-- Passage shown --
********

Source code in src/cvt/geometry.py

def fundamental_from_features(src_image_file: str, tgt_image_file: str) -> np.ndarray:
    """Computes the fundamental matrix between two images using image features.

    Parameters:
        src_image_file: Input file for the source image.
        tgt_image_file: Input file for the target image.

    Returns:
        The fundamental matrix betweent the two image views.
    """
    src_image = cv2.imread(src_image_file)
    tgt_image = cv2.imread(tgt_image_file)

    # compute matching features
    (src_points, tgt_points) = match_features(src_image, tgt_image)

    # Compute fundamental matrix
    F, mask = cv2.findFundamentalMat(src_points,tgt_points,cv2.FM_8POINT)

    return F

`geometric_consistency_error(src_depth, src_cam, tgt_depth, tgt_cam)`

Computes the geometric consistency error between a source and target depth map.

Parameters:

Name	Type	Description	Default
`src_depth`	`ndarray`	Depth map for the source view.	required
`src_cam`	`ndarray`	Camera parameters for the source depth map viewpoint.	required
`tgt_depth`	`ndarray`	Depth map for the target view.	required
`tgt_cam`	`ndarray`	Camera parameters for the target depth map viewpoint.	required

Returns:

Type	Description
`ndarray`	The binary consistency mask encoding depth consensus between source and target depth maps.

Source code in src/cvt/geometry.py

def geometric_consistency_error(src_depth: np.ndarray, src_cam: np.ndarray, tgt_depth: np.ndarray, tgt_cam: np.ndarray) -> np.ndarray:
    """Computes the geometric consistency error between a source and target depth map.

    Parameters:
        src_depth: Depth map for the source view.
        src_cam: Camera parameters for the source depth map viewpoint.
        tgt_depth: Depth map for the target view.
        tgt_cam: Camera parameters for the target depth map viewpoint.

    Returns:
        The binary consistency mask encoding depth consensus between source and target depth maps.
    """
    height, width = src_depth.shape
    x_src, y_src = np.meshgrid(np.arange(0, width), np.arange(0, height))

    depth_reprojected, coords_reprojected, coords_tgt, projection_map = reproject(src_depth, src_cam, tgt_depth, tgt_cam)

    dist = np.sqrt((coords_reprojected[:,:,0] - x_src) ** 2 + (coords_reprojected[:,:,1] - y_src) ** 2)

    return dist, projection_map

`geometric_consistency_mask(src_depth, src_K, src_P, tgt_depth, tgt_K, tgt_P, pixel_th)`

Computes the geometric consistency mask between a source and target depth map.

********

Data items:

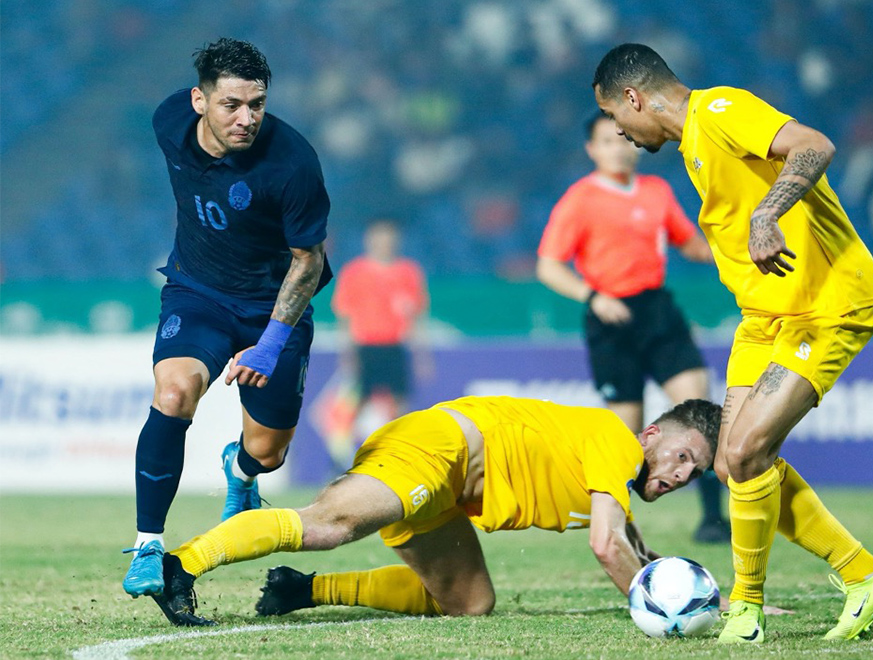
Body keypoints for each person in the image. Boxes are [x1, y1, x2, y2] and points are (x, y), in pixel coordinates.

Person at [592, 43, 873, 643]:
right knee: (731, 465)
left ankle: (746, 611)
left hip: (821, 310)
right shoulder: (693, 147)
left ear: (633, 98)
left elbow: (816, 146)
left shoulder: (722, 111)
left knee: (750, 447)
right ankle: (866, 577)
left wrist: (766, 214)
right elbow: (824, 220)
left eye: (616, 119)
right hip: (766, 317)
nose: (620, 134)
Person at [137, 395, 720, 626]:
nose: (680, 475)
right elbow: (608, 547)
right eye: (682, 456)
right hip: (440, 450)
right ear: (650, 435)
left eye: (694, 472)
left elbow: (641, 556)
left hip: (449, 493)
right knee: (329, 523)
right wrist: (662, 618)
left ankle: (301, 590)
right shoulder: (616, 443)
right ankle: (179, 565)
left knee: (470, 604)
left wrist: (716, 601)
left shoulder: (616, 488)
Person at [122, 38, 334, 599]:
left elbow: (308, 261)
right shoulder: (168, 121)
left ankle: (238, 472)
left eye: (257, 104)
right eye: (232, 105)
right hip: (198, 294)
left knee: (269, 452)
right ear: (199, 101)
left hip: (273, 308)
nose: (247, 119)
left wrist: (271, 342)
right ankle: (147, 544)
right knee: (173, 394)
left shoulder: (292, 162)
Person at [537, 113, 730, 544]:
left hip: (658, 312)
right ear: (592, 150)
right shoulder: (580, 199)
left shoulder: (656, 191)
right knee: (627, 435)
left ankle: (714, 520)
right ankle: (620, 530)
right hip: (610, 319)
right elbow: (548, 266)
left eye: (624, 139)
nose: (619, 148)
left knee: (699, 411)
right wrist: (593, 297)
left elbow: (691, 244)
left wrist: (734, 248)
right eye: (607, 141)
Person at [329, 218, 431, 462]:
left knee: (399, 403)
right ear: (369, 240)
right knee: (357, 403)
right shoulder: (354, 272)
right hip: (366, 346)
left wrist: (421, 355)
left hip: (395, 346)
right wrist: (347, 353)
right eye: (379, 237)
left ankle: (396, 456)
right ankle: (340, 458)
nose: (384, 242)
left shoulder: (408, 272)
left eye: (389, 237)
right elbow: (345, 315)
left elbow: (417, 316)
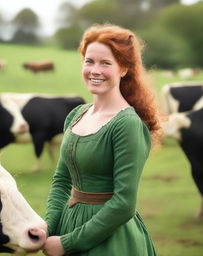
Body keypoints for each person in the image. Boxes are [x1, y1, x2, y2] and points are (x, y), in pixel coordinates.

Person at [43, 23, 161, 256]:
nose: (95, 70)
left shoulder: (126, 124)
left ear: (124, 69)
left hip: (111, 240)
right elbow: (61, 181)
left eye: (106, 63)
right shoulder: (76, 115)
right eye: (89, 61)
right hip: (69, 225)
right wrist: (48, 228)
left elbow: (124, 204)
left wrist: (68, 243)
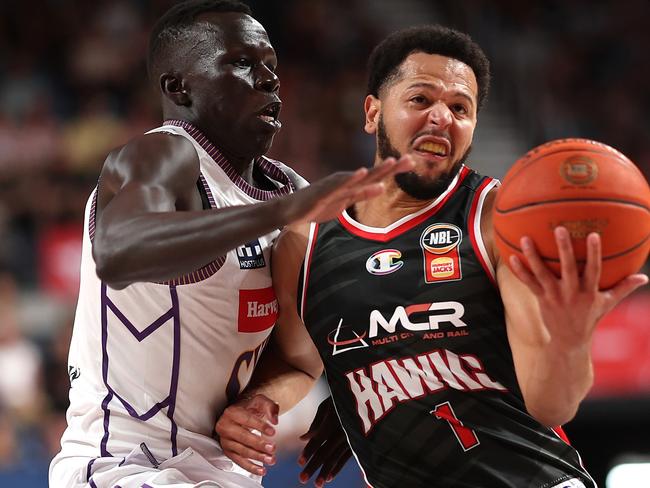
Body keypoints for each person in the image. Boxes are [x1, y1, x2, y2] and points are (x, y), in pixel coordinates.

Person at [215, 25, 649, 487]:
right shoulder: (307, 239)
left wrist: (569, 339)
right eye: (421, 100)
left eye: (460, 108)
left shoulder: (497, 219)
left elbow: (552, 406)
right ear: (372, 113)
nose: (442, 116)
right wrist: (261, 401)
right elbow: (300, 362)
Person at [48, 1, 414, 487]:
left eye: (272, 66)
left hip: (225, 474)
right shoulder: (161, 155)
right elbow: (119, 251)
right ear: (178, 87)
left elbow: (299, 355)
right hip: (125, 466)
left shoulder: (290, 193)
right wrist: (286, 213)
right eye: (242, 63)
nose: (268, 79)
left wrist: (335, 394)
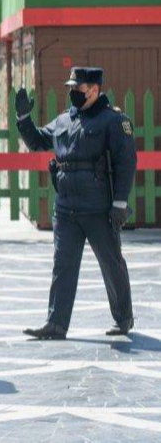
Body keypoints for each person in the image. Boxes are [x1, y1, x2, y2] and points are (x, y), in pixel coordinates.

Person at [16, 67, 137, 340]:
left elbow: (126, 162)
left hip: (99, 208)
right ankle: (56, 324)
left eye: (78, 89)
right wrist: (23, 118)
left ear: (94, 90)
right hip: (67, 207)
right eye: (71, 88)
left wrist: (119, 203)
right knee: (63, 265)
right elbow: (36, 141)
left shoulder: (114, 121)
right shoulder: (64, 121)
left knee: (111, 263)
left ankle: (123, 318)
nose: (73, 93)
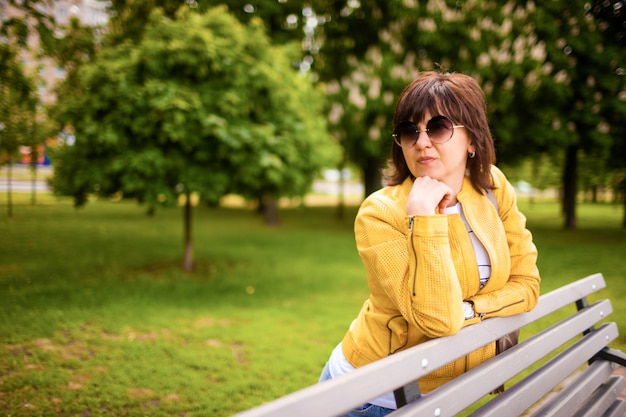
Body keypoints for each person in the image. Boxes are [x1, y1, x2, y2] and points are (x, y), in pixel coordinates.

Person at [318, 71, 541, 417]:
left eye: (438, 127)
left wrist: (469, 309)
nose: (421, 141)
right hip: (373, 398)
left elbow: (527, 286)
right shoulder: (380, 213)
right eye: (409, 131)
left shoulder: (493, 188)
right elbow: (439, 321)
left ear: (473, 140)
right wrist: (425, 218)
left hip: (443, 396)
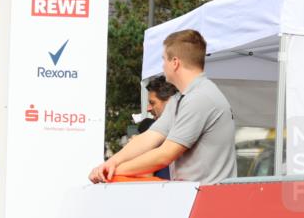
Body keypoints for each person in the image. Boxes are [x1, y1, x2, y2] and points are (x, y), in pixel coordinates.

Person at [89, 29, 237, 184]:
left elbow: (165, 154)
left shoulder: (200, 97)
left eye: (163, 60)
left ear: (175, 62)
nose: (162, 66)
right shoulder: (181, 98)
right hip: (194, 194)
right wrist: (111, 163)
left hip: (210, 198)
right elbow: (149, 137)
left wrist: (114, 171)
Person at [135, 75, 178, 180]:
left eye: (152, 103)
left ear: (169, 102)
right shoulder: (157, 130)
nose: (148, 108)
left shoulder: (184, 129)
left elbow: (145, 175)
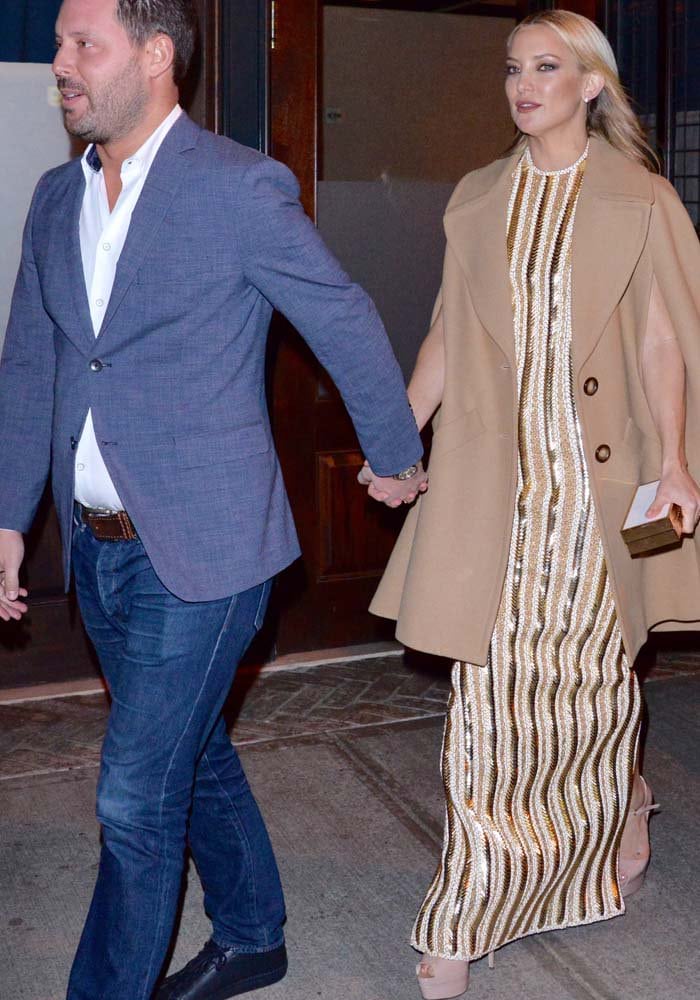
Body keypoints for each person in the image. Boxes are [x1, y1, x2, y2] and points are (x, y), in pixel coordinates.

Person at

********

-- Parts of the exercise --
• a. In the geometry.py code page, how would you turn the parameter table whose header row begins with "Name" into a short list, keeping each parameter's type, description and default?
• b. Could you rewrite the part of the geometry.py code page that opens with the words containing "tgt_image_file: Input file" and closes with "tgt_image = cv2.imread(tgt_image_file)", putting "target_image_file" in place of "tgt_image_file"?
• c. Could you finish out the next part of the geometry.py code page, picking up right after its last line?
You won't need the rows for any of this.

-- Task results --
• a.
- src_depth (ndarray): depth map for the source view; required
- src_cam (ndarray): camera parameters for the source depth map viewpoint; required
- tgt_depth (ndarray): depth map for the target view; required
- tgt_cam (ndarray): camera parameters for the target depth map viewpoint; required

• b.
target_image_file: Input file for the target image.

    Returns:
        The fundamental matrix betweent the two image views.
    """
    src_image = cv2.imread(src_image_file)
    tgt_image = cv2.imread(target_image_file)

• c.
Parameters:

Name	Description	Default
`src_depth`	Depth map for the source view.	required
`src_K`	Intrinsic camera parameters for the source depth map viewpoint.	required
`src_P`	Extrinsic camera parameters for the source depth map viewpoint.	required
`tgt_depth`	Target depth map used for re-projection.	required
`tgt_K`	Intrinsic camera parameters for the target depth map viewpoint.	required
`tgt_P`	Extrinsic camera parameters for the target depth map viewpoint.	required
`pixel_th`	Pixel re-projection threshold to determine matching depth estimates.	required

Returns:

Type	Description
	The binary consistency mask encoding depth consensus between source and target depth maps.

Source code in src/cvt/geometry.py

def geometric_consistency_mask(src_depth, src_K, src_P, tgt_depth, tgt_K, tgt_P, pixel_th):
    """Computes the geometric consistency mask between a source and target depth map.

    Parameters:
        src_depth: Depth map for the source view.
        src_K: Intrinsic camera parameters for the source depth map viewpoint.
        src_P: Extrinsic camera parameters for the source depth map viewpoint.
        tgt_depth: Target depth map used for re-projection.
        tgt_K: Intrinsic camera parameters for the target depth map viewpoint.
        tgt_P: Extrinsic camera parameters for the target depth map viewpoint.
        pixel_th: Pixel re-projection threshold to determine matching depth estimates.

    Returns:
        The binary consistency mask encoding depth consensus between source and target depth maps.
    """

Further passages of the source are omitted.